Even the most state-of-the-art gadget will flop if no one needs or wants it, says Cheng. “It may be cool, but it may not be useful.” That’s why Cheng takes a “problem-oriented approach,” starting each project by working with doctors to identify a problem, rather than looking for jazzy applications of new technology.
Lan learned this lesson firsthand, when Han and her surgical colleague, Samilia Obeng-Gyasi, vetoed his proposal to use the HoloLens: the headset was just too heavy for a surgeon to wear for the duration of a surgery, they said. So Lan changed course, deciding to project the AcouStar guidance onto a tablet display instead.
“For these impalpable tumors, 3D virtual localization is the technology that’s going to be the wave of the future.”
In the spring of 2017, after three months testing a prototype on a silicone breast model called a “phantom,” Cheng, Lu, and their team were ready for a more realistic trial. At this proof-of-concept stage, they couldn’t yet test it on a real patient. But they could try it out on a cadaver breast.
The solution was standard stuff for surgeons, but was way outside the engineers’ lab-bench comfort zone. Lan spent three days discussing the idea with his team before deciding to go ahead with it, but ultimately it was an easy decision, he says: “The main thing, the goal, is to verify the device, so we have to push ourselves to overcome this mental barrier.”
The team would have access to the cadaver for only three days, and Obeng-Gyasi would act as surgeon. On her very first try, she was able to completely excise the “pseudo-tumor,” but the researchers realized that the patch they had used to fix the sensors to the body wasn’t sticky enough; it kept moving around during the surgery.
Two months later, after tweaking the sensor patch design, the team was ready to try again. They spent hours reviewing video footage of their previous attempt, figuring out how they could make the procedure faster and more accurate. The surgery was a success and the team published the work in Light: Science & Applications.
Now, working with Vibronix, a company Cheng and his colleague Pu Wang founded in 2014, researchers are getting ready to move AcouStar beyond the prototype stage.

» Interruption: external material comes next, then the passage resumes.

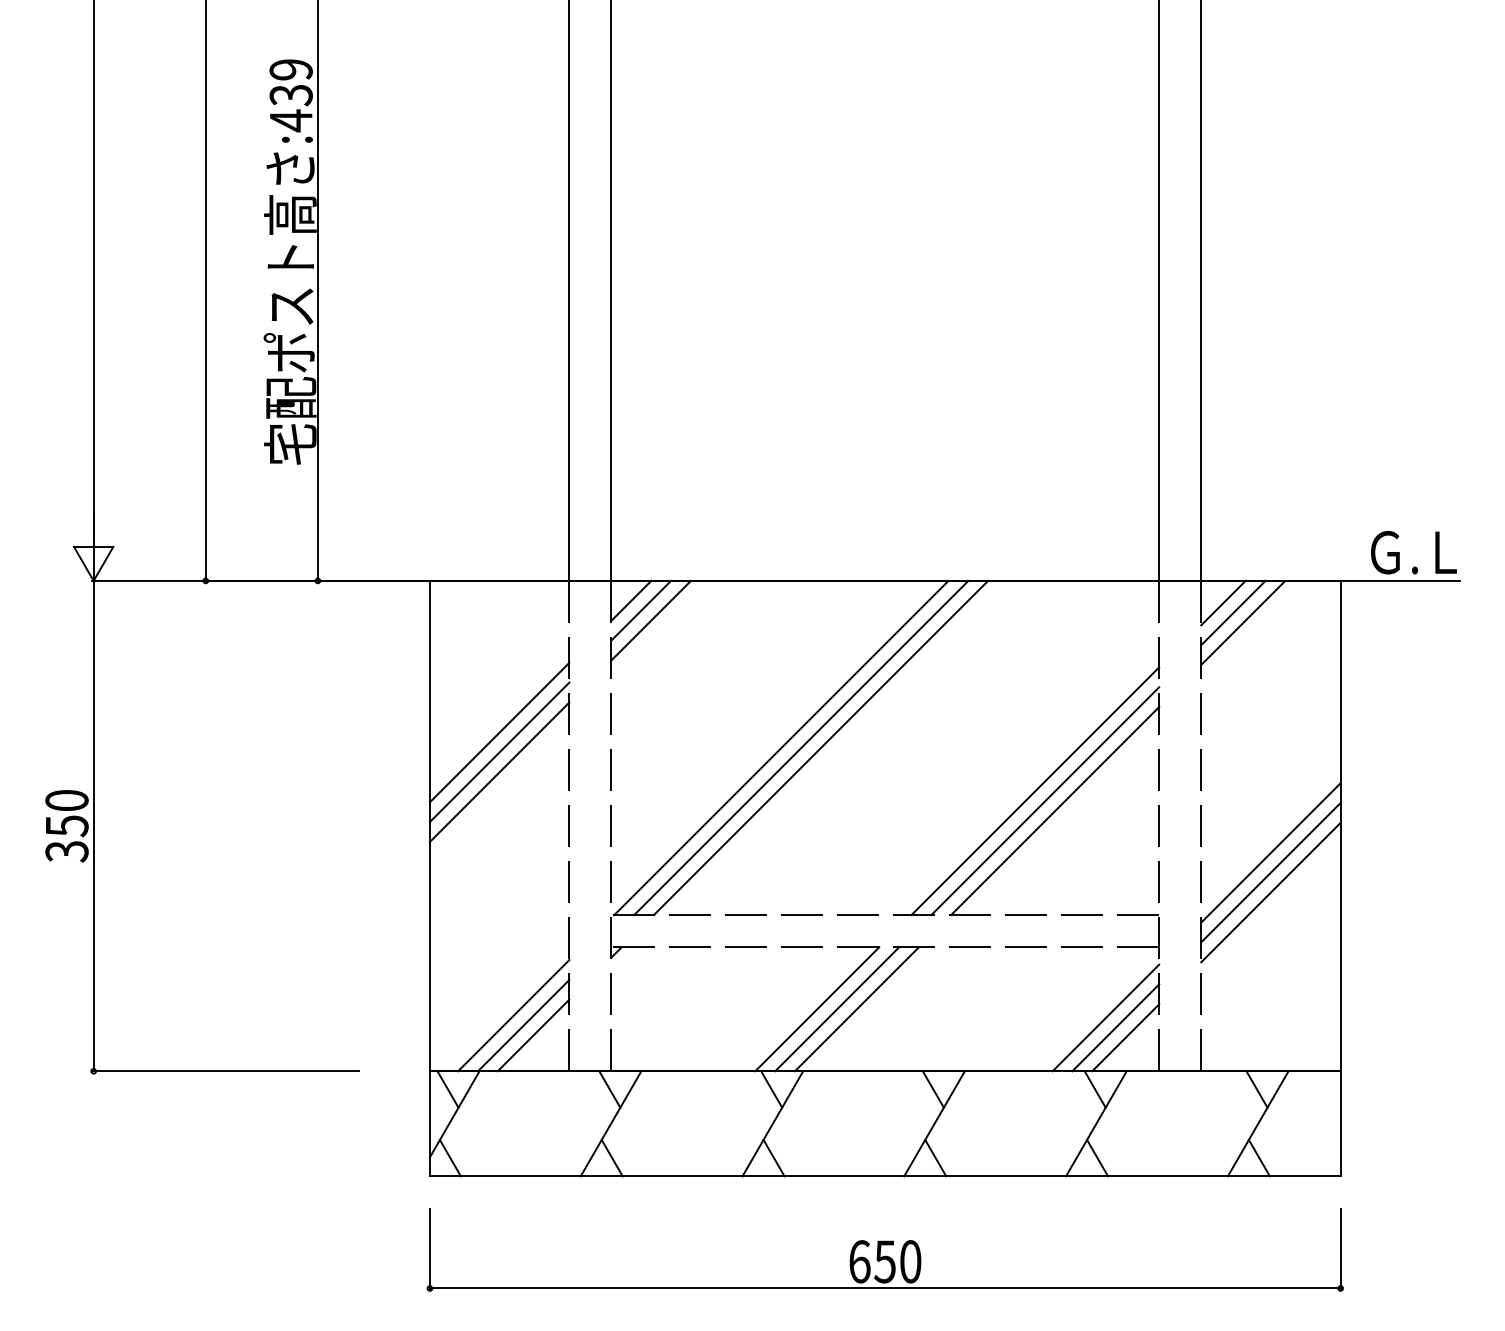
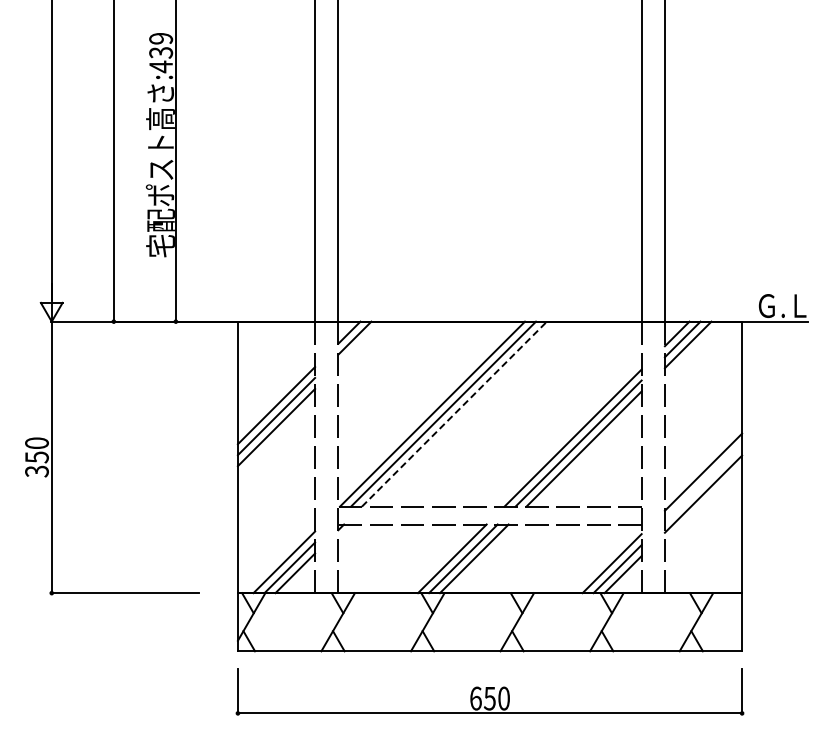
line: (651, 620) -> (360, 343), removed
line: (821, 748) -> (454, 414), solid -> dashed
line: (1270, 871) -> (703, 482), removed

That means demonstrating that the fiber-optic guide wire is safe in the body for up to 24 hours, as well as making the AcouStar platform smaller and easier to use.
Ultimately, Cheng believes AcouStar could be used not just for breast cancer surgery but for a wide variety of procedures that require surgeons to locate something they can’t see or feel with pinpoint accuracy.
“It’s really important that we utilize technology that’s clinically meaningful for our patients and surgeons,” says Han. “For these impalpable tumors, 3D virtual localization is the technology that’s going to be the wave of the future.”
Additional coauthors are from Boston University and Purdue University.